* [What to do]:
An exact copy of every entry is needed here; the images stay out.

* [Material for this task]:

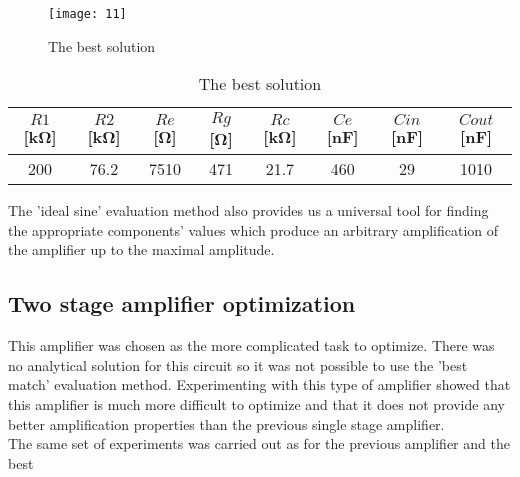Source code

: \begin{figure}[H]
    \centerline{\texttt{[image: 11]}\label{better-solution-fig}}
    \caption{The best solution}
\end{figure}

\begin{table}[H]
\centering
\begin{tabular}{@{}cccccccc@{}}
\toprule
    $R1$ [\si{\kilo\ohm}] & $R2$ [\si{\kilo\ohm}] & $Re$ [\si{\ohm}] & $Rg$ [\si{\ohm}] & $Rc$ [\si{\kilo\ohm}] & $Ce$ [\si{\nano\farad}] & $Cin$ [\si{\nano\farad}] & $Cout$ [\si{\nano\farad}] \\
    \midrule
    200   & 76.2 & 7510  & 471 & 21.7 & 460     & 29    & 1010 \\
    \bottomrule
\end{tabular}
\caption{The best solution}
\label{better-solution-tab}
\end{table}

The 'ideal sine' evaluation method also provides us a universal tool for finding the appropriate components' values which produce an arbitrary amplification of the amplifier up to the maximal amplitude.

\subsection{Two stage amplifier optimization} \label{2stage-results}
This amplifier was chosen as the more complicated task to optimize. There was no analytical solution for this circuit so it was not possible to use the 'best match' evaluation method. Experimenting with this type of amplifier showed that this amplifier is much more difficult to optimize and that it does not provide any better amplification properties than the previous single stage amplifier.\\
The same set of experiments was carried out as for the previous amplifier and the best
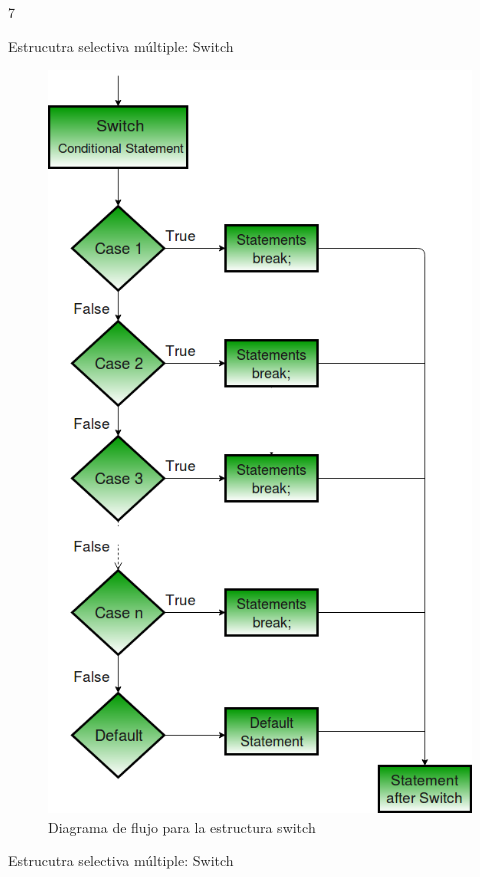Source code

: 7\documentclass[xcolor=pdftex,table,11pt]{beamer}
\begin{document}
\begin{frame}{Estrucutra selectiva múltiple: Switch}

\begin{figure}

\includegraphics[scale=0.201]{../img/exported/switch.png}
\caption{Diagrama de flujo para la estructura switch}
\end{figure}
\end{frame}


\begin{frame}{Estrucutra selectiva múltiple: Switch}
\codesetstylefrombeamer
{}
\end{frame}
\end{document}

* [Exercise answer]:
Source code

: \begin{figure}[H]
    \centerline{\texttt{[image: 11]}\label{better-solution-fig}}
    \caption{The best solution}
\end{figure}

\begin{table}[H]
\centering
\begin{tabular}{@{}cccccccc@{}}
\toprule
    $R1$ [\si{\kilo\ohm}] & $R2$ [\si{\kilo\ohm}] & $Re$ [\si{\ohm}] & $Rg$ [\si{\ohm}] & $Rc$ [\si{\kilo\ohm}] & $Ce$ [\si{\nano\farad}] & $Cin$ [\si{\nano\farad}] & $Cout$ [\si{\nano\farad}] \\
    \midrule
    200   & 76.2 & 7510  & 471 & 21.7 & 460     & 29    & 1010 \\
    \bottomrule
\end{tabular}
\caption{The best solution}
\label{better-solution-tab}
\end{table}

The 'ideal sine' evaluation method also provides us a universal tool for finding the appropriate components' values which produce an arbitrary amplification of the amplifier up to the maximal amplitude.

\subsection{Two stage amplifier optimization} \label{2stage-results}
This amplifier was chosen as the more complicated task to optimize. There was no analytical solution for this circuit so it was not possible to use the 'best match' evaluation method. Experimenting with this type of amplifier showed that this amplifier is much more difficult to optimize and that it does not provide any better amplification properties than the previous single stage amplifier.\\
The same set of experiments was carried out as for the previous amplifier and the best
Source code

: 7\documentclass[xcolor=pdftex,table,11pt]{beamer}
\begin{document}
\begin{frame}{Estrucutra selectiva múltiple: Switch}

\begin{figure}

\includegraphics[scale=0.201]{../img/exported/switch.png}
\caption{Diagrama de flujo para la estructura switch}
\end{figure}
\end{frame}


\begin{frame}{Estrucutra selectiva múltiple: Switch}
\codesetstylefrombeamer
{}
\end{frame}
\end{document}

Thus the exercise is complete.